TEXT SECTION:
Real-world applications of reinforcement learning almost always require environment simulators for training, as it can be very expensive and resource-intensive to train the model in real-world. We use Eclipse SUMO (Simulated Urban Mobility), an open source traffic simulator package [1] to simulate a traffic intersection to train our deep reinforcement learning model. The rest of the paper is organized as follows:

  • Section-II explains the basics of Deep Q-Learning
  • Section –III explains the DQN network, the reward function, traffic simulation, and state and action space of our model
  • Section-IV explains how a traffic intersection is to be configured using Eclipse SUMO for the purpose of the implementation explained in this paper
  • Section –V provides the implementation details of our adaptive traffic control algorithm
  • Section-VI provides summary of the test results and their analysis.
  • Section-VII presents the conclusion of the experiment conducted.

WHAT YOU HAVE TO DO: List every section number named in the outline of the paper in the text on reinforcement learning for traffic control.

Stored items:
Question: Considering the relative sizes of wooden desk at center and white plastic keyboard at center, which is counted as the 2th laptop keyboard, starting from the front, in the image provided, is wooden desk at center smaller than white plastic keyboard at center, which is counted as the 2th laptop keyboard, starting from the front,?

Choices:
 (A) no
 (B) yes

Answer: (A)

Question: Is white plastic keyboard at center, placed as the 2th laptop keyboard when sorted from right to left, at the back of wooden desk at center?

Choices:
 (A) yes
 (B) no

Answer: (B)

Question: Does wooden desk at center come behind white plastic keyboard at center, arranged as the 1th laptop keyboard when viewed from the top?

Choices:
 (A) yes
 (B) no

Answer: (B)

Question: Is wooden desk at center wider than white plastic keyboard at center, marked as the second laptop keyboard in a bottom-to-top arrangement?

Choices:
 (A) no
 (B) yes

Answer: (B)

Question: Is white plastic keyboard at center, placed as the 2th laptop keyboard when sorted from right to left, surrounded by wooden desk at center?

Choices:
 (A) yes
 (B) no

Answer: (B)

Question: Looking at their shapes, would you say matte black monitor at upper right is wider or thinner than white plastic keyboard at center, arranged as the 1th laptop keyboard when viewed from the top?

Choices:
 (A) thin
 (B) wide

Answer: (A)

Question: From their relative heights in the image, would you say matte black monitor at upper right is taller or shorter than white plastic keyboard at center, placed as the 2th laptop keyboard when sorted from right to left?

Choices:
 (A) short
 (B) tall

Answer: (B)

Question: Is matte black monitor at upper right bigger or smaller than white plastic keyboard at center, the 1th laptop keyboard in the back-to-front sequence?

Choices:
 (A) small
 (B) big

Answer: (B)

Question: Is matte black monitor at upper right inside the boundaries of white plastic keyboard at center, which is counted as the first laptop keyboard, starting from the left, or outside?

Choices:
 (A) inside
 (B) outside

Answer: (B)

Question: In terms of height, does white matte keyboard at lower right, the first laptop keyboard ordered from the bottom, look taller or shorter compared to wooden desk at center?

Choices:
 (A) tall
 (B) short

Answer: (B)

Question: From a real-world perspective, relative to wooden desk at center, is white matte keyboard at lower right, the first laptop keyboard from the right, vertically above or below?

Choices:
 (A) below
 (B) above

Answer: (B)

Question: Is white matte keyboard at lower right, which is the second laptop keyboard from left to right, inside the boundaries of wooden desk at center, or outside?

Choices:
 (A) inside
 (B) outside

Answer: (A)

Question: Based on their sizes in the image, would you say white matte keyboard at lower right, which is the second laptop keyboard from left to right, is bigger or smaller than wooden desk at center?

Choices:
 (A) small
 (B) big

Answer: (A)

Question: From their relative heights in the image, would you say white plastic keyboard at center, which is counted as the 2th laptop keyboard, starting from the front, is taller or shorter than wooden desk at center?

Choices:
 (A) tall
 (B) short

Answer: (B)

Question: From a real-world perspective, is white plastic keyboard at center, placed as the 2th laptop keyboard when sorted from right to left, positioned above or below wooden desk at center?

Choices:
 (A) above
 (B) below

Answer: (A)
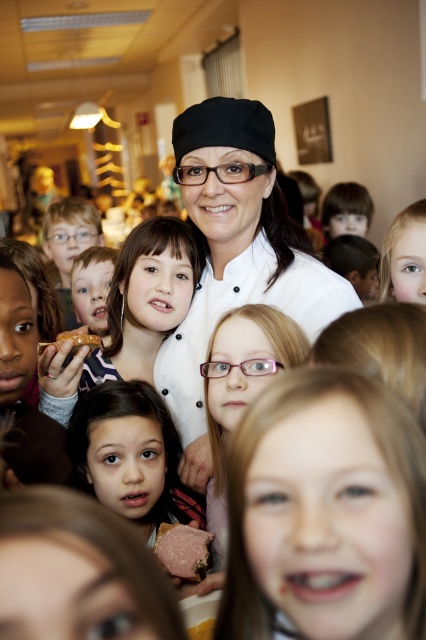
Question: Does smooth blonde hair at center appear on the right side of pink matte sandwich at center?

Choices:
 (A) no
 (B) yes

Answer: (B)

Question: Estimate the real-world distances between objects in this image. Which object is farther from the matte brown hair at center?

Choices:
 (A) brown bread at center
 (B) smooth blonde hair at center

Answer: (B)

Question: Can you confirm if smooth blonde hair at center is thinner than matte white shirt at center?

Choices:
 (A) no
 (B) yes

Answer: (B)

Question: Among these objects, which one is farthest from the camera?

Choices:
 (A) matte brown hair at center
 (B) matte white shirt at center
 (C) smooth blonde hair at center

Answer: (B)

Question: Is smooth blonde hair at center thinner than matte brown hair at center?

Choices:
 (A) yes
 (B) no

Answer: (A)

Question: Which of the following is the closest to the observer?

Choices:
 (A) (89, 476)
 (B) (183, 326)
 (C) (160, 547)

Answer: (C)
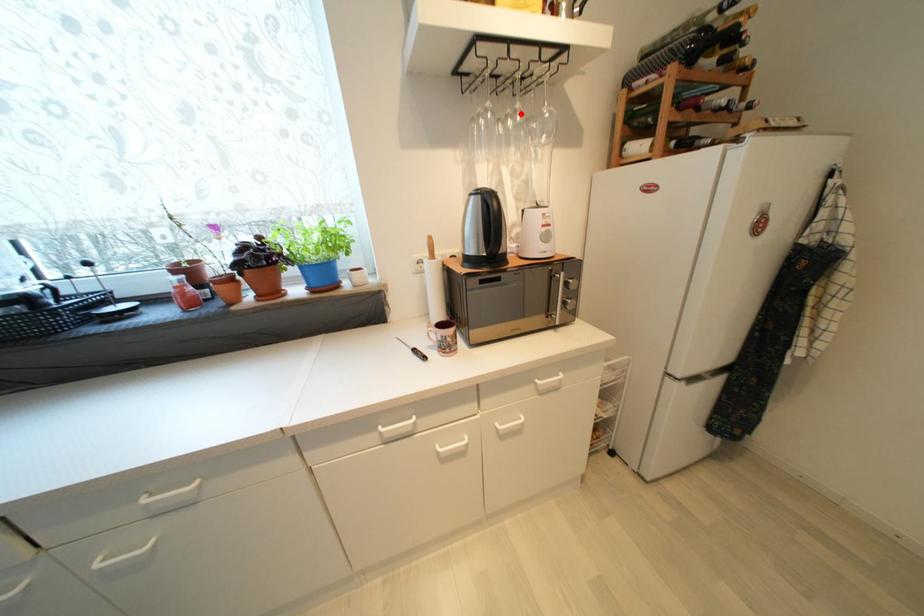
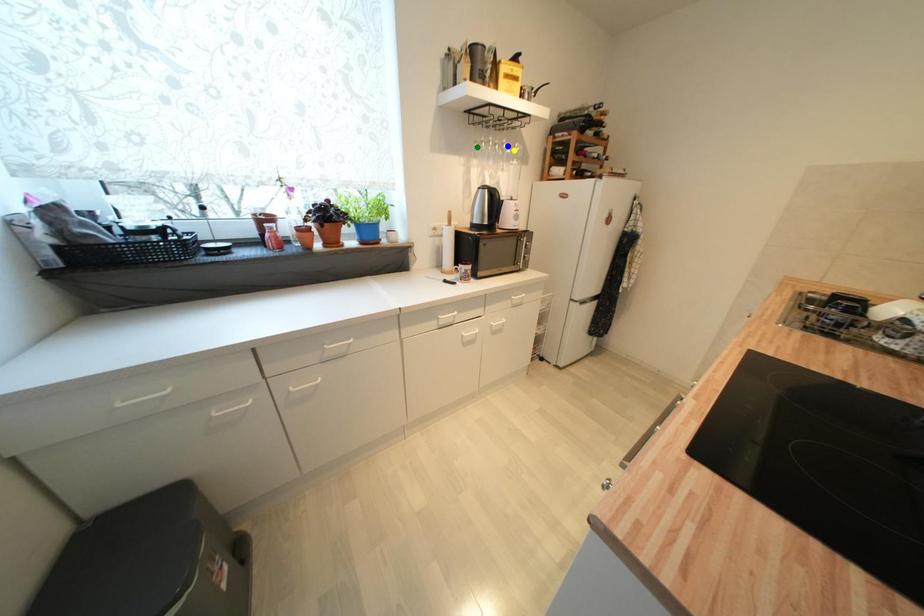
Question: I am providing you with two images of the same scene from different viewpoints. A red point is marked on the first image. You are given multiple points on the second image. Which point in image 2 is actually the same real-world point as the red point in image 1?

Choices:
 (A) green point
 (B) blue point
 (C) yellow point

Answer: (B)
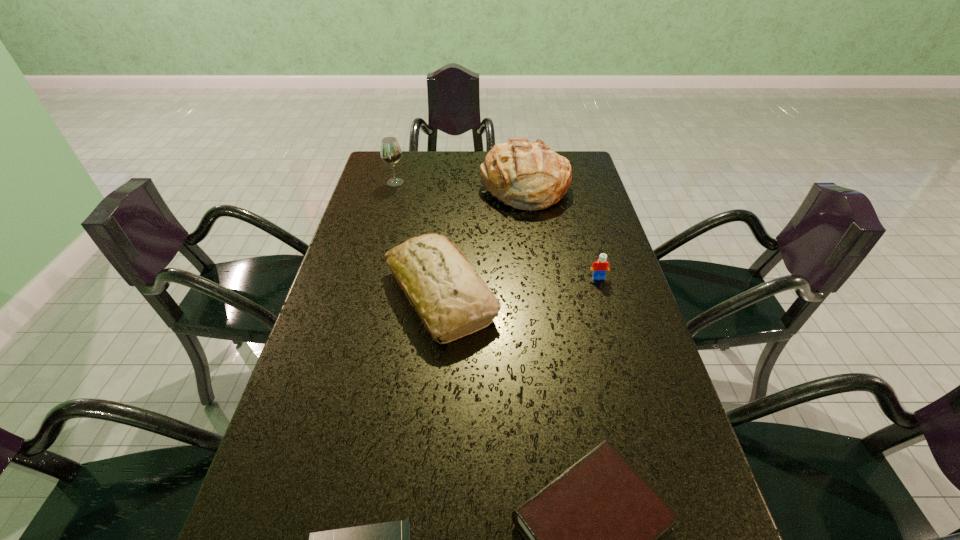
In order to click on wineglass positioned at the far edge in this screenshot , I will do `click(390, 151)`.

Find the location of a particular element. This screenshot has width=960, height=540. wineglass that is at the left edge is located at coordinates (390, 151).

You are a GUI agent. You are given a task and a screenshot of the screen. Output one action in this format:
    pyautogui.click(x=<x>, y=<y>)
    Task: Click on the bread that is positioned at the left edge
    
    Given the screenshot: What is the action you would take?
    pyautogui.click(x=451, y=300)

This screenshot has height=540, width=960. Identify the location of bread that is at the right edge. (529, 176).

Locate an element on the screen. The height and width of the screenshot is (540, 960). Lego situated at the right edge is located at coordinates (601, 266).

In order to click on object located at the far left corner in this screenshot , I will do `click(390, 151)`.

Image resolution: width=960 pixels, height=540 pixels. I want to click on object present at the far right corner, so click(529, 176).

Where is `vacant area at the far edge`? vacant area at the far edge is located at coordinates (456, 174).

Image resolution: width=960 pixels, height=540 pixels. In order to click on vacant space at the left edge of the desktop in this screenshot , I will do `click(374, 222)`.

Where is `vacant position at the right edge of the desktop`? The width and height of the screenshot is (960, 540). vacant position at the right edge of the desktop is located at coordinates (578, 209).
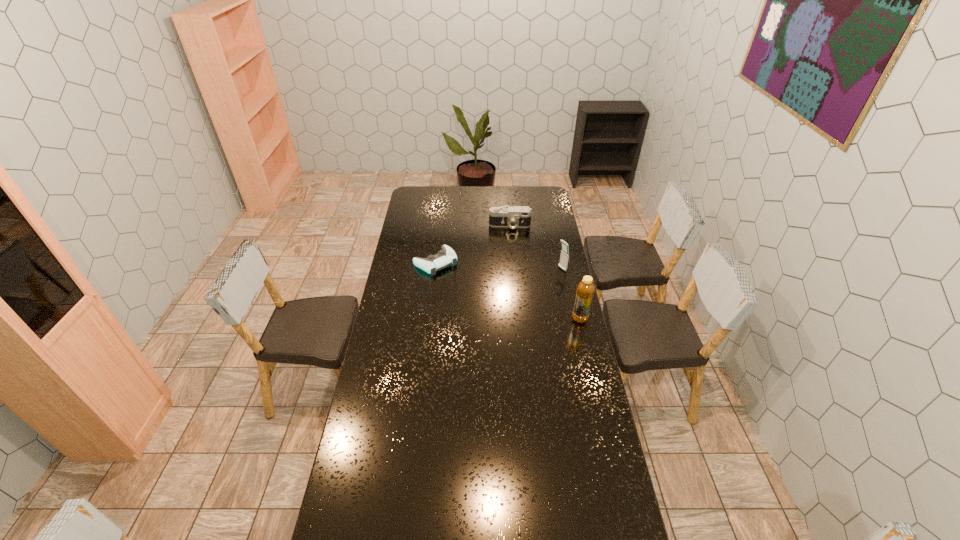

EXERCISE ANSWER: II, III, IV, V, VI, VII